La Spiaggia delle sirene di Amalfi non è balneabile. E’ quanto fa sapere l’Arpac, al termine dei controlli mensili di giugno sulla qualita’ di 328 acque di balneazione della Campania che spiega: «E’ da ritenere temporaneamente non idonea alla balneazione». Già due volte, dall’avvio della stagione 2020, questo tratto, fa sapere una nota dell’Arpac, ha registrato esiti sfavorevoli che hanno determinato l’emissione dei provvedimenti di divieto alla balneazione da parte del Comune. Intanto Comune e Dipartimento Arpac di Salerno, competente per territorio, stanno lavorando per conoscere ed eventualmente sanare le cause che hanno determinato l’inquinamento.

Sono tornate balneabili, invece, le acque di Marina di Cetara, in provincia di Salerno, sempre in Costiera amalfitana, dopo azioni di risanamento. Migliora poi la situazione per l’area, storicamente “scarsa”, del Comune di Sapri, denominata “Lungomare di Sapri”, dove l’esito del prelievo mensile di giugno è risultato nei limiti normativi. Da un’analisi complessiva emerge un miglioramento sempre più evidente di alcune acque di balneazione.

L’Agenzia ha prelevato complessivamente 756 campioni e ha analizzato i parametri batteriologici (Escherichia Coli ed Enterococchi intestinali) ritenuti dall’Oms indicatori di inquinamento fecale e pertanto determinanti la balneabilità.

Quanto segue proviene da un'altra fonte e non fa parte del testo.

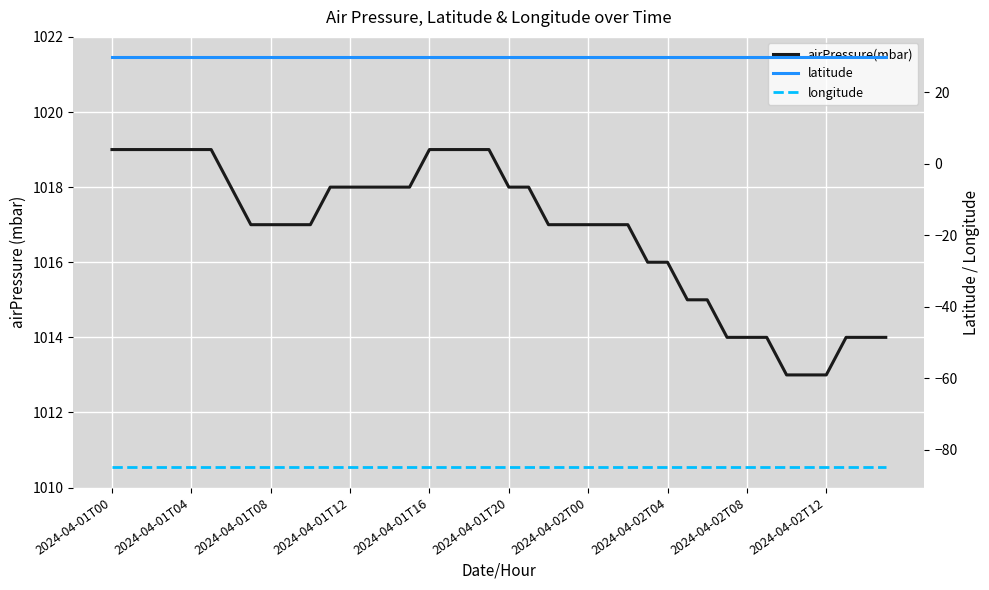

What is the greatest value displayed?

1019.0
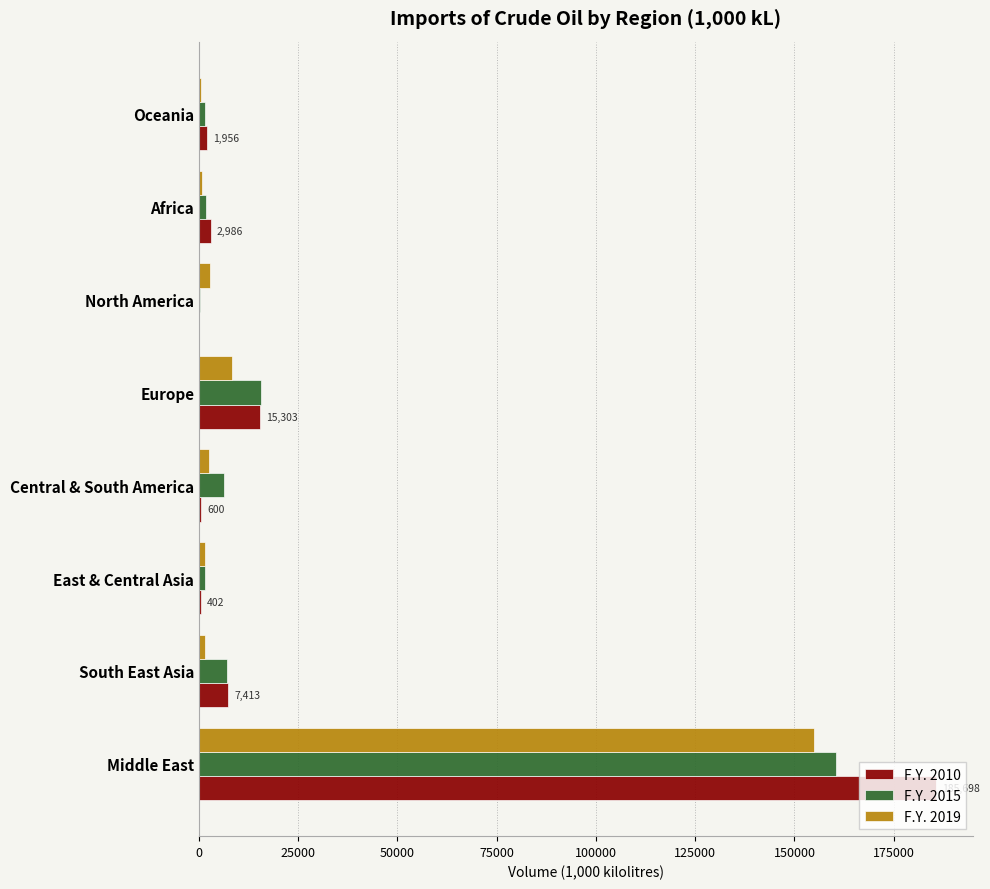

What is the sum of all F.Y. 2015 values?

194515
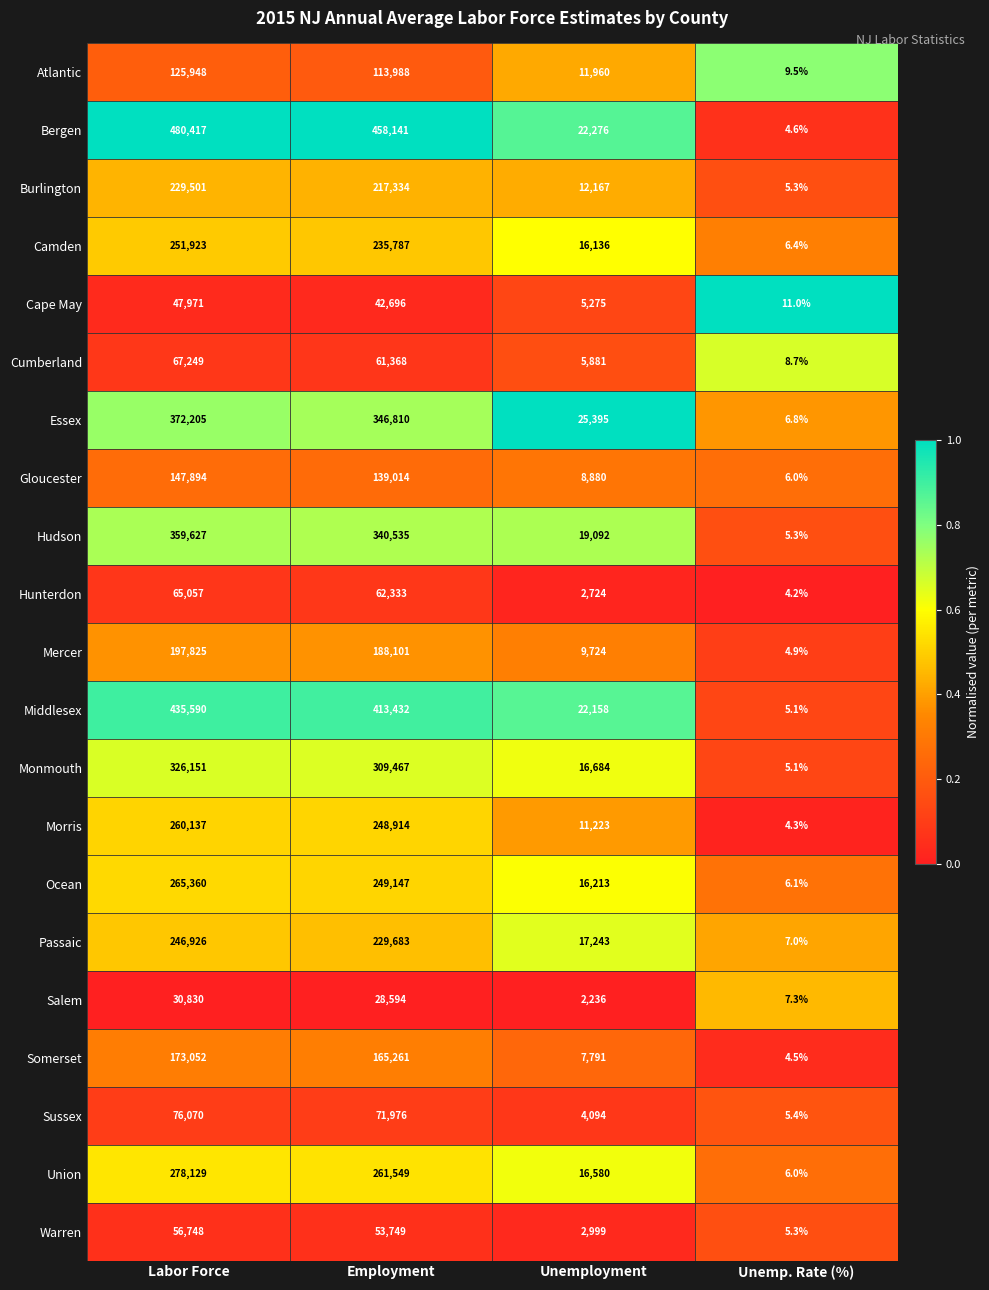

Is it true that Hudson equals 91336.1 at Labor Force?

False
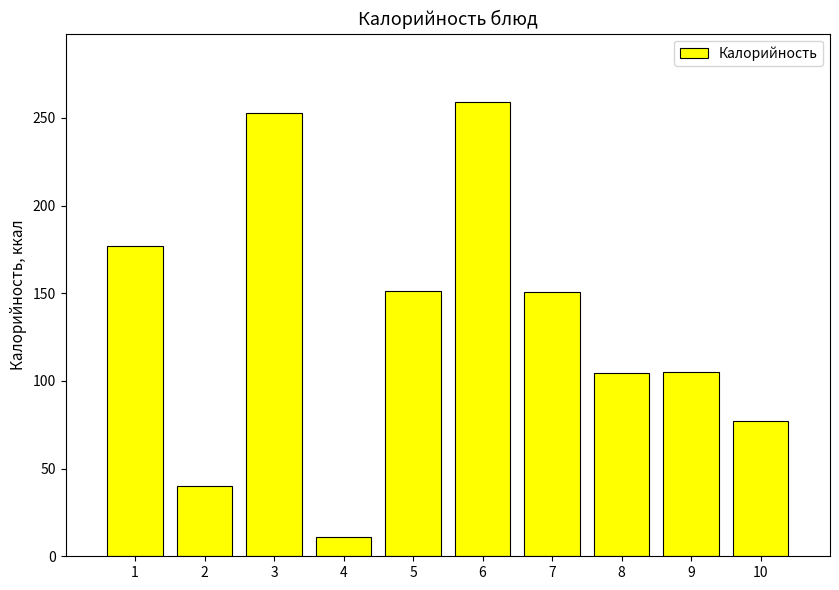

What is the average value?

132.9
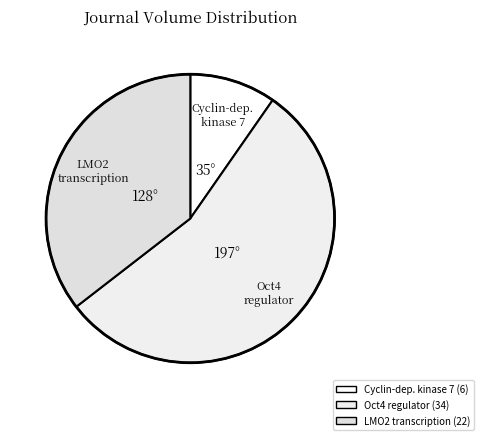

Which slice is the smallest?

Cyclin-dependent kinase 7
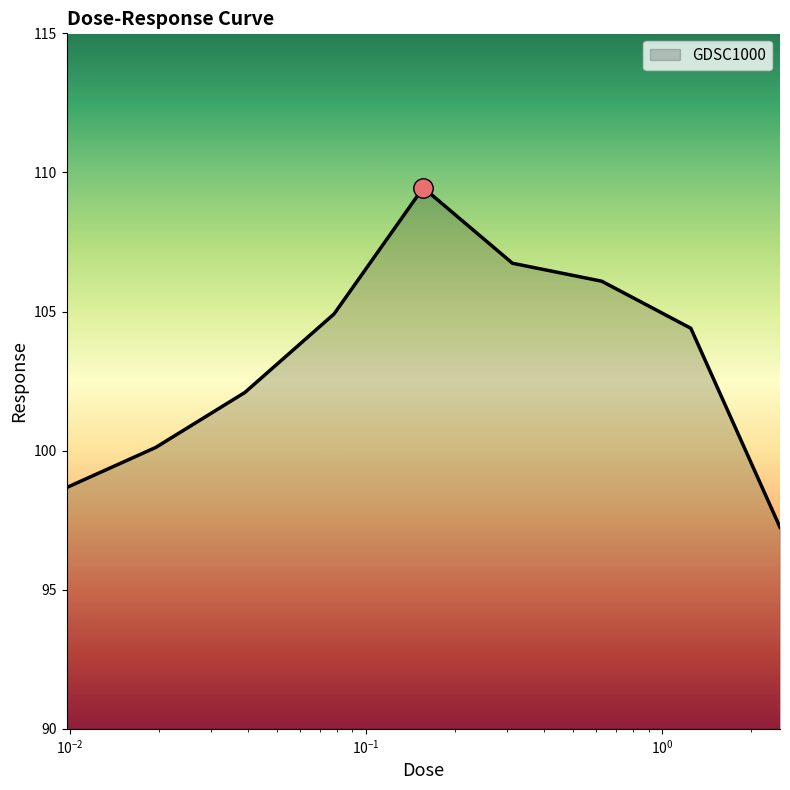

What is the minimum value shown in the chart?

97.2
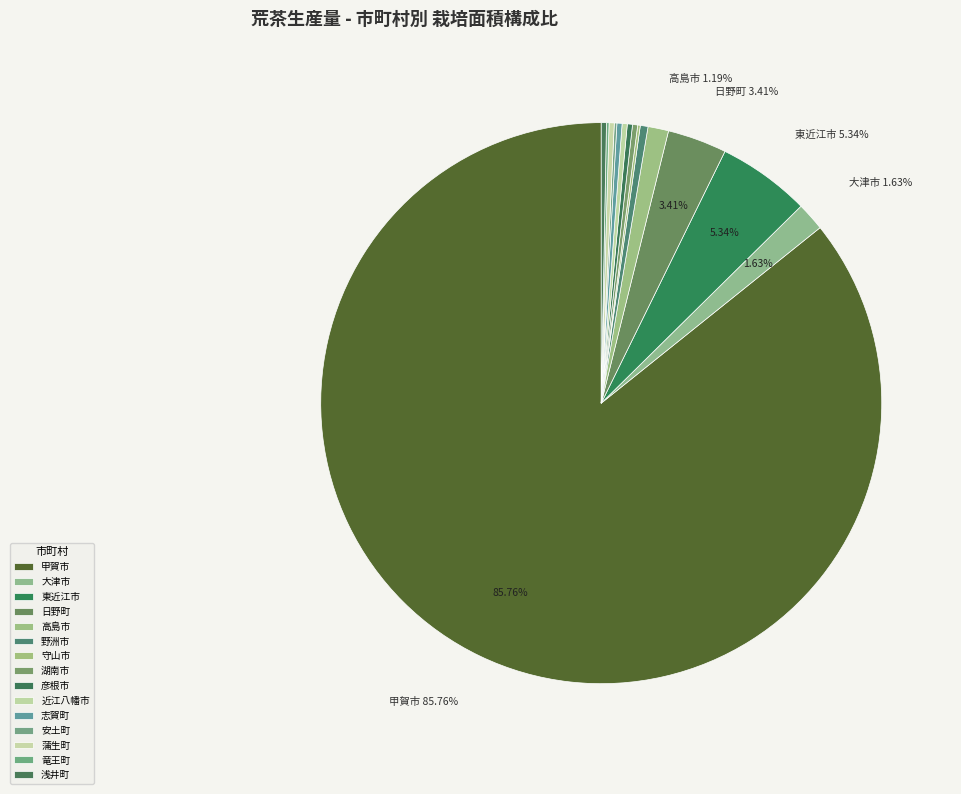

How many slices are in this pie chart?

15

L’Arpac ha inoltre effettuato, sempre nel mese di giugno, prelievi a Salerno (“Torrente Mariconda”), Monte di Procida (“Capo Schiano”) e Maiori (“Spiaggia Maiori 1”), in seguito a osservazioni o segnalazioni di presenza di schiume e/o anomalie, per la ricerca di parametri aggiuntivi quali idrocarburi, fitoplancton e tensioattivi, indicatori di contaminazione da scarichi civili. Non è stata riscontrata contaminazione. Per quanto riguarda i parametri batteriologici, gli esiti dei campionamenti sono tutti favorevoli, tranne in alcuni tratti di costa, per lo più classificati come “scarsi” e quindi già in precedenza non idonei alla balneazione.